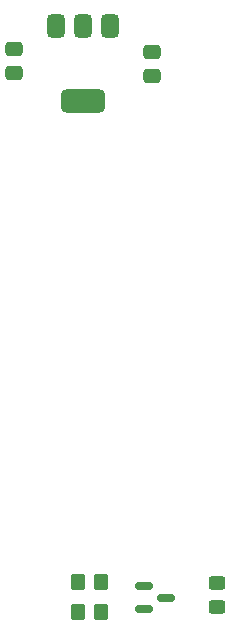
<source format=gtp>
G04 #@! TF.GenerationSoftware,KiCad,Pcbnew,9.0.5*
G04 #@! TF.CreationDate,2025-11-16T23:30:58+01:00*
G04 #@! TF.ProjectId,MiSTer_A8SIO,4d695354-6572-45f4-9138-53494f2e6b69,1.2*
G04 #@! TF.SameCoordinates,Original*
G04 #@! TF.FileFunction,Paste,Top*
G04 #@! TF.FilePolarity,Positive*
%FSLAX46Y46*%
G04 Gerber Fmt 4.6, Leading zero omitted, Abs format (unit mm)*
G04 Created by KiCad (PCBNEW 9.0.5) date 2025-11-16 23:30:58*
%MOMM*%
%LPD*%
G01*
G04 APERTURE LIST*
G04 Aperture macros list*
%AMRoundRect*
0 Rectangle with rounded corners*
0 $1 Rounding radius*
0 $2 $3 $4 $5 $6 $7 $8 $9 X,Y pos of 4 corners*
0 Add a 4 corners polygon primitive as box body*
4,1,4,$2,$3,$4,$5,$6,$7,$8,$9,$2,$3,0*
0 Add four circle primitives for the rounded corners*
1,1,$1+$1,$2,$3*
1,1,$1+$1,$4,$5*
1,1,$1+$1,$6,$7*
1,1,$1+$1,$8,$9*
0 Add four rect primitives between the rounded corners*
20,1,$1+$1,$2,$3,$4,$5,0*
20,1,$1+$1,$4,$5,$6,$7,0*
20,1,$1+$1,$6,$7,$8,$9,0*
20,1,$1+$1,$8,$9,$2,$3,0*%
G04 Aperture macros list end*
%ADD10RoundRect,0.250000X0.475000X-0.337500X0.475000X0.337500X-0.475000X0.337500X-0.475000X-0.337500X0*%
%ADD11RoundRect,0.250000X0.350000X0.450000X-0.350000X0.450000X-0.350000X-0.450000X0.350000X-0.450000X0*%
%ADD12RoundRect,0.375000X-0.375000X0.625000X-0.375000X-0.625000X0.375000X-0.625000X0.375000X0.625000X0*%
%ADD13RoundRect,0.500000X-1.400000X0.500000X-1.400000X-0.500000X1.400000X-0.500000X1.400000X0.500000X0*%
%ADD14RoundRect,0.250000X0.450000X-0.325000X0.450000X0.325000X-0.450000X0.325000X-0.450000X-0.325000X0*%
%ADD15RoundRect,0.250000X-0.350000X-0.450000X0.350000X-0.450000X0.350000X0.450000X-0.350000X0.450000X0*%
%ADD16RoundRect,0.150000X-0.587500X-0.150000X0.587500X-0.150000X0.587500X0.150000X-0.587500X0.150000X0*%
%ADD17RoundRect,0.250000X-0.475000X0.337500X-0.475000X-0.337500X0.475000X-0.337500X0.475000X0.337500X0*%
G04 APERTURE END LIST*
D10*
X158876000Y-56110000D03*
X158876000Y-54035000D03*
D11*
X154591500Y-98879900D03*
X152591500Y-98879900D03*
D12*
X155335000Y-51866000D03*
X153035000Y-51866000D03*
X150735000Y-51866000D03*
D13*
X153035000Y-58166000D03*
D14*
X164411900Y-101064300D03*
X164411900Y-99014300D03*
D15*
X152591500Y-101419900D03*
X154591500Y-101419900D03*
D16*
X158191200Y-99278400D03*
X158191200Y-101178400D03*
X160066200Y-100228400D03*
D17*
X147192000Y-53781000D03*
X147192000Y-55856000D03*
M02*

</source>
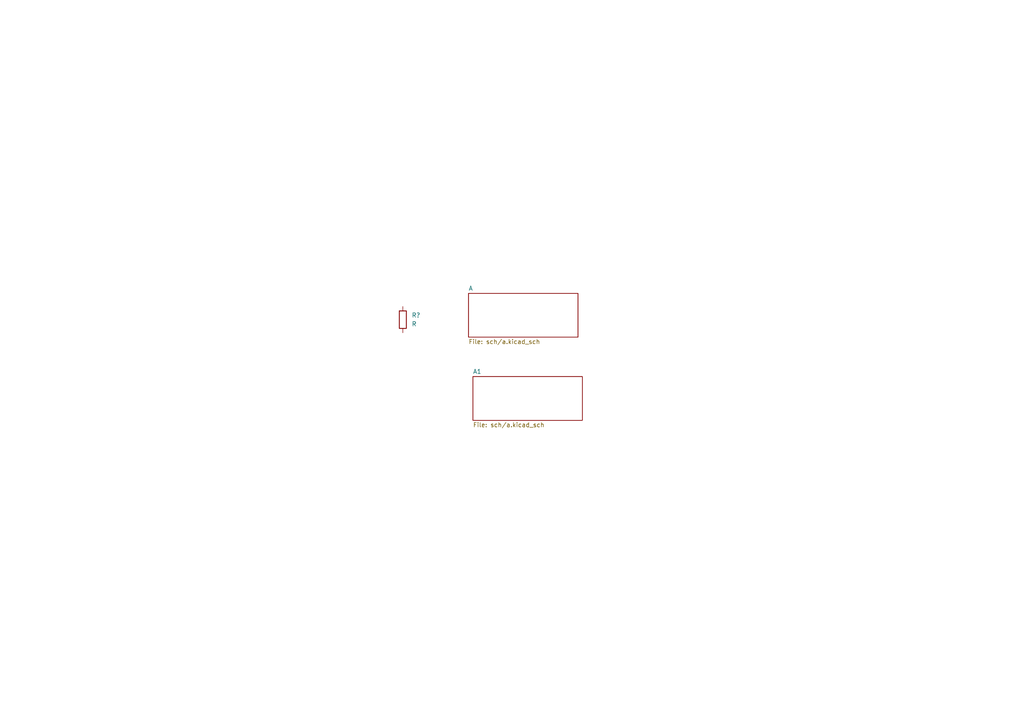
<source format=kicad_sch>
(kicad_sch (version 20211123) (generator eeschema)

  (uuid 611803a9-d6eb-4d3f-85f6-6d4355c39500)

  (paper "A4")

  


  (symbol (lib_id "Device:R") (at 116.84 92.71 0) (unit 1)
    (in_bom yes) (on_board yes) (fields_autoplaced)
    (uuid 7d38a46f-dd8e-40d0-861b-c592f6893f0c)
    (property "Reference" "R?" (id 0) (at 119.38 91.4399 0)
      (effects (font (size 1.27 1.27)) (justify left))
    )
    (property "Value" "R" (id 1) (at 119.38 93.9799 0)
      (effects (font (size 1.27 1.27)) (justify left))
    )
    (property "Footprint" "" (id 2) (at 115.062 92.71 90)
      (effects (font (size 1.27 1.27)) hide)
    )
    (property "Datasheet" "~" (id 3) (at 116.84 92.71 0)
      (effects (font (size 1.27 1.27)) hide)
    )
    (pin "1" (uuid dfa74004-7556-4f36-a93a-0ebdd6869b1f))
    (pin "2" (uuid 3be45bc3-c65e-4d26-a16d-b864e09d89a9))
  )

  (sheet (at 135.89 85.09) (size 31.75 12.7) (fields_autoplaced)
    (stroke (width 0.1524) (type solid) (color 0 0 0 0))
    (fill (color 0 0 0 0.0000))
    (uuid 0999d842-9bc9-4370-bae4-7c28aeba0392)
    (property "Sheet name" "A" (id 0) (at 135.89 84.3784 0)
      (effects (font (size 1.27 1.27)) (justify left bottom))
    )
    (property "Sheet file" "sch/a.kicad_sch" (id 1) (at 135.89 98.3746 0)
      (effects (font (size 1.27 1.27)) (justify left top))
    )
  )

  (sheet (at 137.16 109.22) (size 31.75 12.7) (fields_autoplaced)
    (stroke (width 0.1524) (type solid) (color 0 0 0 0))
    (fill (color 0 0 0 0.0000))
    (uuid 6483d8c3-df4d-40b4-b616-c993cba432d4)
    (property "Sheet name" "A1" (id 0) (at 137.16 108.5084 0)
      (effects (font (size 1.27 1.27)) (justify left bottom))
    )
    (property "Sheet file" "sch/a.kicad_sch" (id 1) (at 137.16 122.5046 0)
      (effects (font (size 1.27 1.27)) (justify left top))
    )
  )

  (sheet_instances
    (path "/" (page "1"))
    (path "/0999d842-9bc9-4370-bae4-7c28aeba0392" (page "2"))
    (path "/0999d842-9bc9-4370-bae4-7c28aeba0392/af0df44c-6dac-4e54-9046-61f50d694500" (page "3"))
    (path "/0999d842-9bc9-4370-bae4-7c28aeba0392/af0df44c-6dac-4e54-9046-61f50d694500/b8ce0eda-c484-471e-931d-2b670c8c190c" (page "4"))
    (path "/6483d8c3-df4d-40b4-b616-c993cba432d4" (page "5"))
    (path "/6483d8c3-df4d-40b4-b616-c993cba432d4/af0df44c-6dac-4e54-9046-61f50d694500" (page "6"))
    (path "/6483d8c3-df4d-40b4-b616-c993cba432d4/af0df44c-6dac-4e54-9046-61f50d694500/b8ce0eda-c484-471e-931d-2b670c8c190c" (page "7"))
    (path "/0999d842-9bc9-4370-bae4-7c28aeba0392/af0df44c-6dac-4e54-9046-61f50d694500/b8ce0eda-c484-471e-931d-2b670c8c190c/6ff9b507-1322-4901-bce9-d0ad1ae51e49" (page "8"))
    (path "/6483d8c3-df4d-40b4-b616-c993cba432d4/af0df44c-6dac-4e54-9046-61f50d694500/b8ce0eda-c484-471e-931d-2b670c8c190c/6ff9b507-1322-4901-bce9-d0ad1ae51e49" (page "9"))
  )

  (symbol_instances
    (path "/0999d842-9bc9-4370-bae4-7c28aeba0392/af0df44c-6dac-4e54-9046-61f50d694500/18014c2e-f94e-4d78-b8c5-1cf948186e55"
      (reference "C?") (unit 1) (value "C") (footprint "")
    )
    (path "/6483d8c3-df4d-40b4-b616-c993cba432d4/af0df44c-6dac-4e54-9046-61f50d694500/18014c2e-f94e-4d78-b8c5-1cf948186e55"
      (reference "C?") (unit 1) (value "C") (footprint "")
    )
    (path "/0999d842-9bc9-4370-bae4-7c28aeba0392/af0df44c-6dac-4e54-9046-61f50d694500/b8ce0eda-c484-471e-931d-2b670c8c190c/5f2b54e6-fe1a-426c-9428-e1edcef6cf67"
      (reference "J?") (unit 1) (value "XLR3") (footprint "")
    )
    (path "/6483d8c3-df4d-40b4-b616-c993cba432d4/af0df44c-6dac-4e54-9046-61f50d694500/b8ce0eda-c484-471e-931d-2b670c8c190c/5f2b54e6-fe1a-426c-9428-e1edcef6cf67"
      (reference "J?") (unit 1) (value "XLR3") (footprint "")
    )
    (path "/0999d842-9bc9-4370-bae4-7c28aeba0392/af0df44c-6dac-4e54-9046-61f50d694500/b8ce0eda-c484-471e-931d-2b670c8c190c/6ff9b507-1322-4901-bce9-d0ad1ae51e49/e5498f54-fe2f-42f0-ace5-ad56855aa87e"
      (reference "J?") (unit 1) (value "ATX-24") (footprint "")
    )
    (path "/6483d8c3-df4d-40b4-b616-c993cba432d4/af0df44c-6dac-4e54-9046-61f50d694500/b8ce0eda-c484-471e-931d-2b670c8c190c/6ff9b507-1322-4901-bce9-d0ad1ae51e49/e5498f54-fe2f-42f0-ace5-ad56855aa87e"
      (reference "J?") (unit 1) (value "ATX-24") (footprint "")
    )
    (path "/0999d842-9bc9-4370-bae4-7c28aeba0392/28f03c77-bdb0-420a-94cd-7aa45dcedef9"
      (reference "L?") (unit 1) (value "L") (footprint "")
    )
    (path "/6483d8c3-df4d-40b4-b616-c993cba432d4/28f03c77-bdb0-420a-94cd-7aa45dcedef9"
      (reference "L?") (unit 1) (value "L") (footprint "")
    )
    (path "/7d38a46f-dd8e-40d0-861b-c592f6893f0c"
      (reference "R?") (unit 1) (value "R") (footprint "")
    )
  )
)

</source>
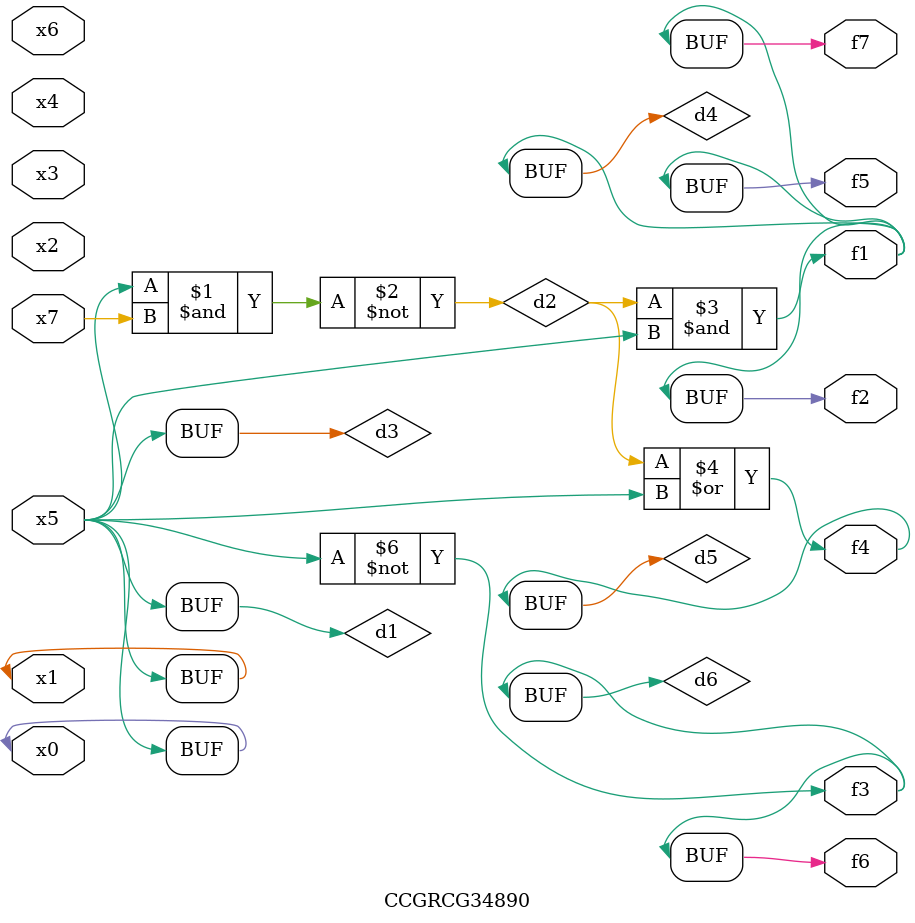
<source format=v>
module CCGRCG34890(
	input x0, x1, x2, x3, x4, x5, x6, x7,
	output f1, f2, f3, f4, f5, f6, f7
);

	wire d1, d2, d3, d4, d5, d6;

	buf (d1, x0, x5);
	nand (d2, x5, x7);
	buf (d3, x0, x1);
	and (d4, d2, d3);
	or (d5, d2, d3);
	nor (d6, d1, d3);
	assign f1 = d4;
	assign f2 = d4;
	assign f3 = d6;
	assign f4 = d5;
	assign f5 = d4;
	assign f6 = d6;
	assign f7 = d4;
endmodule

</source>
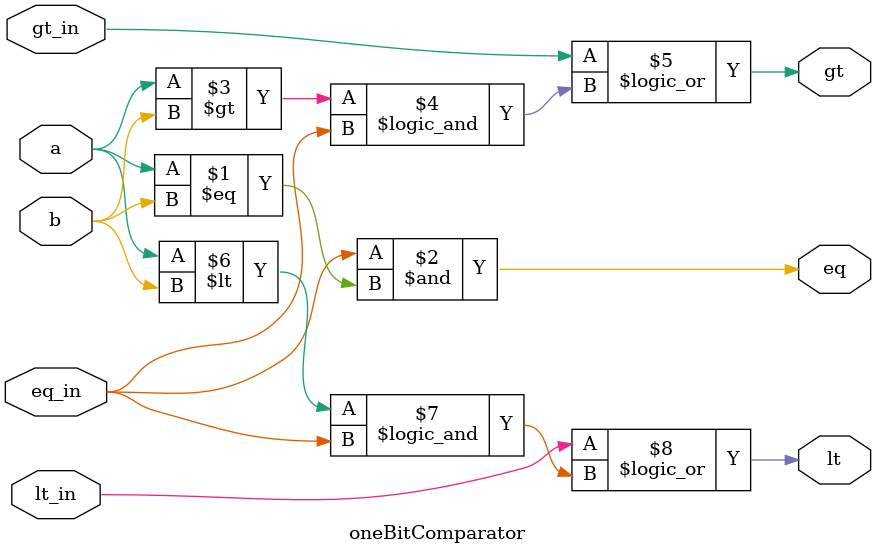
<source format=v>
module oneBitComparator (
  input wire eq_in,
  input wire gt_in,
  input wire lt_in,
  input wire a,
  input wire b,
  output wire eq,
  output wire gt,
  output wire lt
);
  assign eq = eq_in & (a == b);
  assign gt = gt_in || (a > b && eq_in);
  assign lt = lt_in || (a < b && eq_in);
endmodule

</source>
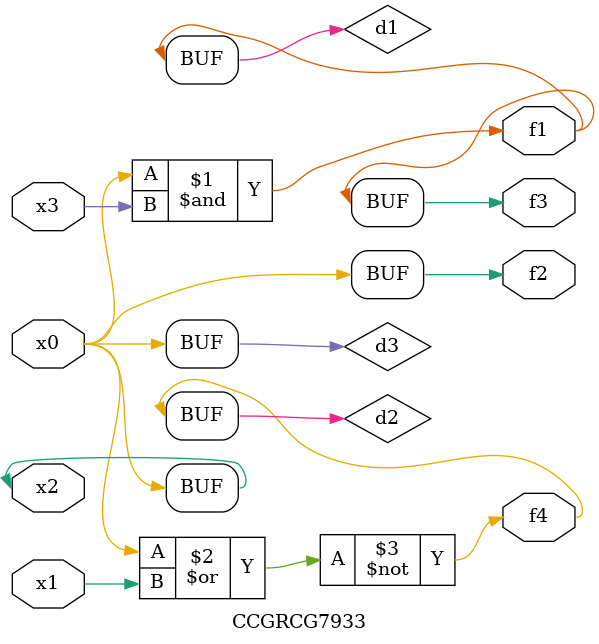
<source format=v>
module CCGRCG7933(
	input x0, x1, x2, x3,
	output f1, f2, f3, f4
);

	wire d1, d2, d3;

	and (d1, x2, x3);
	nor (d2, x0, x1);
	buf (d3, x0, x2);
	assign f1 = d1;
	assign f2 = d3;
	assign f3 = d1;
	assign f4 = d2;
endmodule

</source>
□ □ □ □ □
**PROBLEM TO WORK ON**: Whenever a line of the records holds the string "macros", pick it out and copy it.

**ANSWER FOR THIS EXERCISE**:
G04 Aperture macros list*
G04 Aperture macros list end*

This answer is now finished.